Governor Blanco did her best Braveheart impression as she opened the Special Session with a speech in New Orleans to those state legislators who chose to attend. Her message tapped into the feelings of many residents of Southern Louisiana who are struggling to rebuild after Katrina and Rita battered the entire coast: We must fight.
And her rhetoric reflected that confrontational theme. In her short address, she used a form of “fight” seven times, promised to hold “their feet to the fire in Washington,” and made threats:
If no effort is made to guarantee our fair share of royalties, I have warned the federal government that we will be forced to block the August sale of off-shore oil and gas leases.I like a good fight.
But, to fight, you must have an adversary:
You may have noticed last week that President Bush, in his State of the Union speech setting the nation's priorities for the year, said so little about a tragedy so great. I noticed. I was there. And that signal worries me.Adversary #1 – the White House.
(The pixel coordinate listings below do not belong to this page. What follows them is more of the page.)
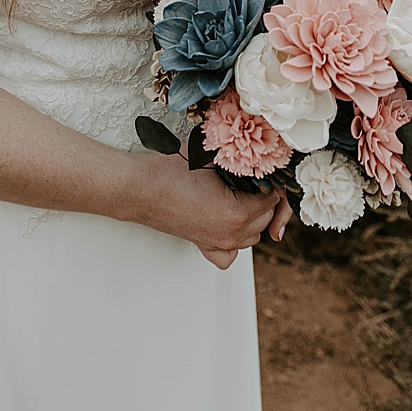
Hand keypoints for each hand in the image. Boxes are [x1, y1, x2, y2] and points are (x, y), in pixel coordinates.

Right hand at [125, 150, 285, 267]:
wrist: (140, 188)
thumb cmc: (170, 172)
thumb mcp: (213, 157)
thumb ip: (241, 160)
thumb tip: (258, 155)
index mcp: (237, 213)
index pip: (272, 200)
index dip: (271, 182)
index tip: (266, 170)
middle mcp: (229, 234)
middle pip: (264, 220)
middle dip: (264, 199)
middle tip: (255, 179)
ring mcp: (216, 242)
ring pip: (251, 237)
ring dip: (253, 219)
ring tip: (244, 196)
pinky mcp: (202, 245)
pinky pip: (229, 255)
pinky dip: (234, 242)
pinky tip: (230, 224)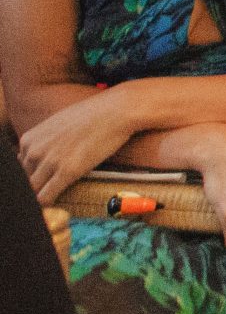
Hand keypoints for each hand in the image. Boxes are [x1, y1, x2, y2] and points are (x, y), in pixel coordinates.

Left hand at [17, 85, 139, 202]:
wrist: (116, 111)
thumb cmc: (91, 115)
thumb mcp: (57, 123)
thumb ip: (42, 141)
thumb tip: (37, 157)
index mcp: (29, 139)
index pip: (20, 168)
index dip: (32, 175)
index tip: (44, 179)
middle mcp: (35, 150)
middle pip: (25, 180)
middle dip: (36, 186)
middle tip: (52, 187)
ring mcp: (50, 161)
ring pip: (33, 190)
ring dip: (42, 195)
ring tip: (55, 195)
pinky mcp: (68, 171)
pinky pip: (46, 196)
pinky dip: (48, 202)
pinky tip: (56, 201)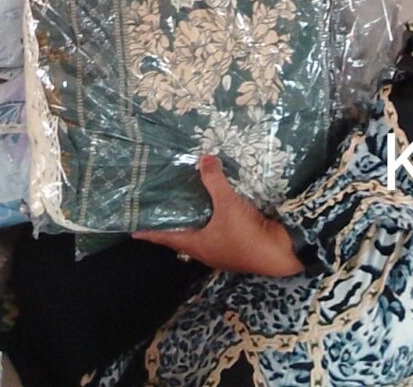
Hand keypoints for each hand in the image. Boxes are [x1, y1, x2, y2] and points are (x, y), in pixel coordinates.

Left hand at [135, 156, 303, 275]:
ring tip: (185, 207)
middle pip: (182, 239)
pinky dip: (211, 223)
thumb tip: (204, 158)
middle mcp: (206, 252)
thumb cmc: (245, 234)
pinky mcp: (237, 247)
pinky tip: (214, 211)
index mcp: (197, 245)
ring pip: (200, 237)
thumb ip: (214, 181)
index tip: (134, 232)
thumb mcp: (228, 204)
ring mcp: (222, 252)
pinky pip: (217, 234)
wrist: (279, 254)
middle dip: (171, 227)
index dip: (151, 234)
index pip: (167, 239)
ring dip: (193, 225)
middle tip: (160, 212)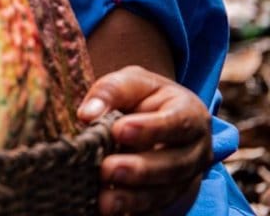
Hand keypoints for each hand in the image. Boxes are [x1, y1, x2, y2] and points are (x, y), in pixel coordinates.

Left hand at [77, 65, 211, 215]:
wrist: (155, 114)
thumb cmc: (142, 96)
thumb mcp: (130, 81)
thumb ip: (111, 92)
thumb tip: (87, 114)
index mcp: (190, 114)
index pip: (177, 123)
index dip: (150, 129)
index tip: (119, 130)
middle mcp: (195, 150)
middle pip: (174, 164)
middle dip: (141, 170)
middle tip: (108, 169)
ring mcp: (186, 177)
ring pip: (167, 192)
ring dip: (135, 199)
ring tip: (105, 201)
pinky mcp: (170, 195)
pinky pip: (156, 208)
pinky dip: (134, 211)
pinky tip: (111, 212)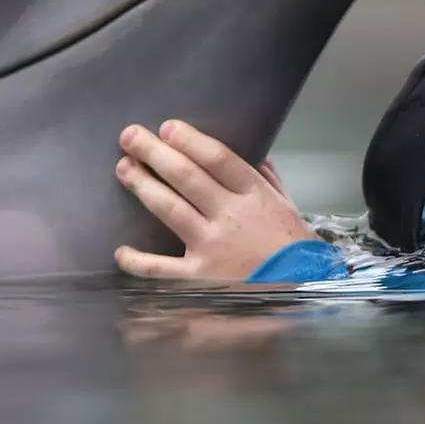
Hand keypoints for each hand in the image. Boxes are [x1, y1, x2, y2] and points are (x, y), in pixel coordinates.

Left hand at [113, 120, 317, 280]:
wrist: (303, 296)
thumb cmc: (295, 251)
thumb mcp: (289, 208)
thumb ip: (268, 180)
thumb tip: (253, 152)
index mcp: (254, 196)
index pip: (217, 158)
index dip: (189, 140)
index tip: (168, 127)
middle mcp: (231, 217)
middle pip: (186, 175)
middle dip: (154, 152)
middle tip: (130, 136)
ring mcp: (212, 247)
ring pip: (169, 208)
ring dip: (142, 185)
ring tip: (124, 168)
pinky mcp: (199, 279)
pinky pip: (160, 268)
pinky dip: (137, 260)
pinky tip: (121, 251)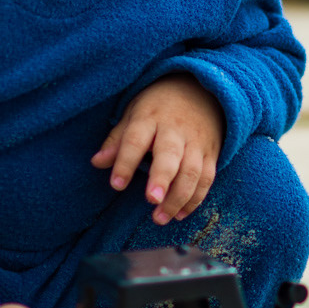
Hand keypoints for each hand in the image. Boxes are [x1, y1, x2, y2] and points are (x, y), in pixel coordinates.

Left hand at [90, 73, 223, 224]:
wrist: (200, 89)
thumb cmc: (159, 107)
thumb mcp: (134, 113)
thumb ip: (117, 140)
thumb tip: (97, 162)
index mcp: (150, 118)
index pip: (136, 140)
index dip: (125, 162)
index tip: (116, 185)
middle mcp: (175, 130)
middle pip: (170, 155)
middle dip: (162, 178)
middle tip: (151, 200)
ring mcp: (196, 141)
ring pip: (191, 171)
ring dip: (178, 197)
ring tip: (160, 218)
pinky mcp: (211, 153)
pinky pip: (206, 178)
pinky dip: (196, 198)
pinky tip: (180, 214)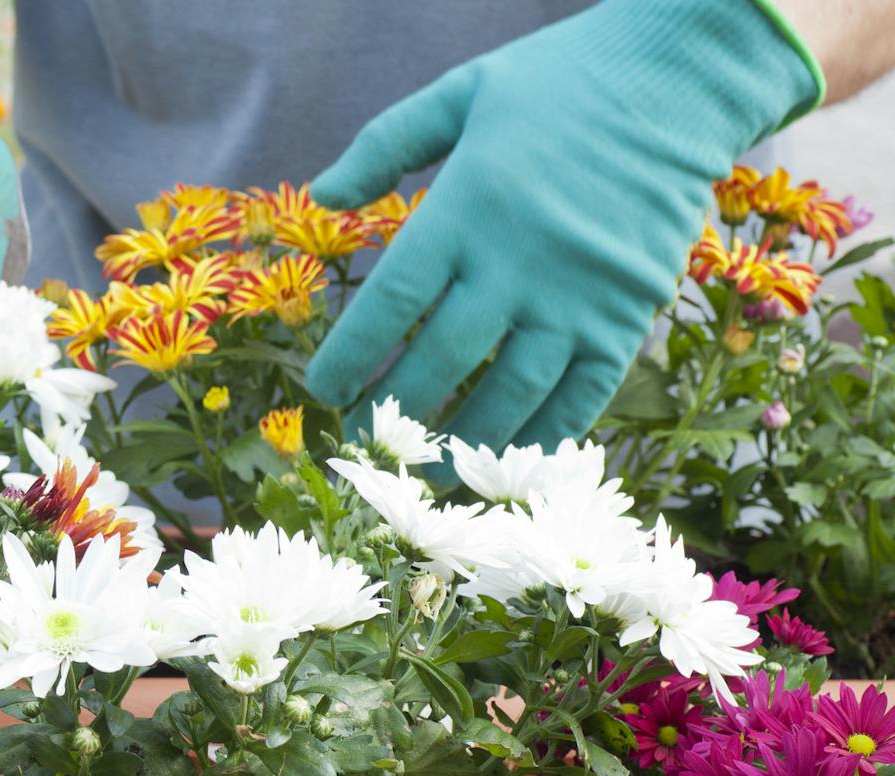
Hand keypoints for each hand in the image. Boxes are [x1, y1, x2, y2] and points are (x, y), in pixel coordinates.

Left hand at [304, 0, 820, 452]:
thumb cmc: (561, 86)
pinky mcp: (628, 315)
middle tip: (366, 439)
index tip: (320, 390)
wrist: (681, 81)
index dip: (351, 355)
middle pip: (442, 358)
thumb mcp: (462, 93)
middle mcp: (519, 262)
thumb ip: (386, 144)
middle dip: (396, 409)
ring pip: (510, 391)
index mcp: (467, 209)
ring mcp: (578, 295)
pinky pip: (582, 394)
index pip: (392, 302)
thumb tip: (323, 194)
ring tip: (429, 468)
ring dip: (464, 439)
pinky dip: (544, 436)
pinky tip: (511, 460)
Adversary #2 – the Capitol:
The harsh reality is that for many people in Washington, Katrina is yesterday's problem and Rita never happened. We are asking Congress to understand that Rita did to Southwest Louisiana what Katrina did to Mississippi.Adversary #3 – Katrina fatigue:
Public opinion polls are telling lawmakers that the nation has moved on and what happened to the Gulf Coast is yesterday's news. I know you will agree with me that the long-term stability of our region is far more important than the instability of public opinion polls.Adversary #4 – Corrupt Louisiana politicians:
We had all better put Louisiana politics aside and worry about Washington politics or our people and our state will lose. Anyone who wants to sacrifice the good of our people to politics and cronyism needs to rethink their actions. Louisiana can no longer tolerate the perception that you must pay to play if you expect to do business in this state.Adversary #5 – Other states:
Our state suffered well over 75% of the housing damage from Katrina and Rita, as compared to neighboring states. We had ten times more businesses destroyed. We had five times more jobs lost. And we weathered more than 75% of the total property and infrastructure damage caused by the storm. However, we received only 54% of the block grant funding.Note, however, that her call to arms is one to defend the coast, not to strike at our enemies, for the first shot has already been fired:
First, let us secure our communities by strengthening our levees. The levees are federal levees.As was the second shot:
It is inexcusable that our people - hardworking and patriotic American taxpayers - were asked to entrust their lives and property to a worn and broken system.
Congressman Richard Baker created a solid proposal that would make up the difference. It enjoys the bipartisan support of our entire Congressional delegation. As you know, the White House tried to blow this solution out of the saddle. This is second-class treatment. Our people who lost everything are not second-class citizens. They deserve an equitable solution. We will continue to fight for a fair hearing.She asked us to close ranks – consolidate the levee boards and New Orleans’s government – to make ourselves leaner and stronger.
She opened the special session in New Orleans. Some didn’t like that. I think it was perfect. While this special session is dedicated to fighting for those Louisianians trying to rebuild, in New Orleans the legislators had to confront the ghosts of all those residents who are no longer here to fight – those residents who died when the levees broke and the rescue was mishandled and those who have not yet returned because, although the government had an plan to evacuate them, it has no plan to repatriate them.
Overall, last night’s speech was Blanco’s best performance in the spotlight. She’s still an average public speaker (Okay, okay, she’s no Braveheart. Not enough face paint.). And, the address was nothing more than an average speech. But there was a lot for Louisiana to rally around.
I do disagree with one thing Blanco said, though. She said, “It’s time to play hardball.”
No. Hardball is a game. This is war.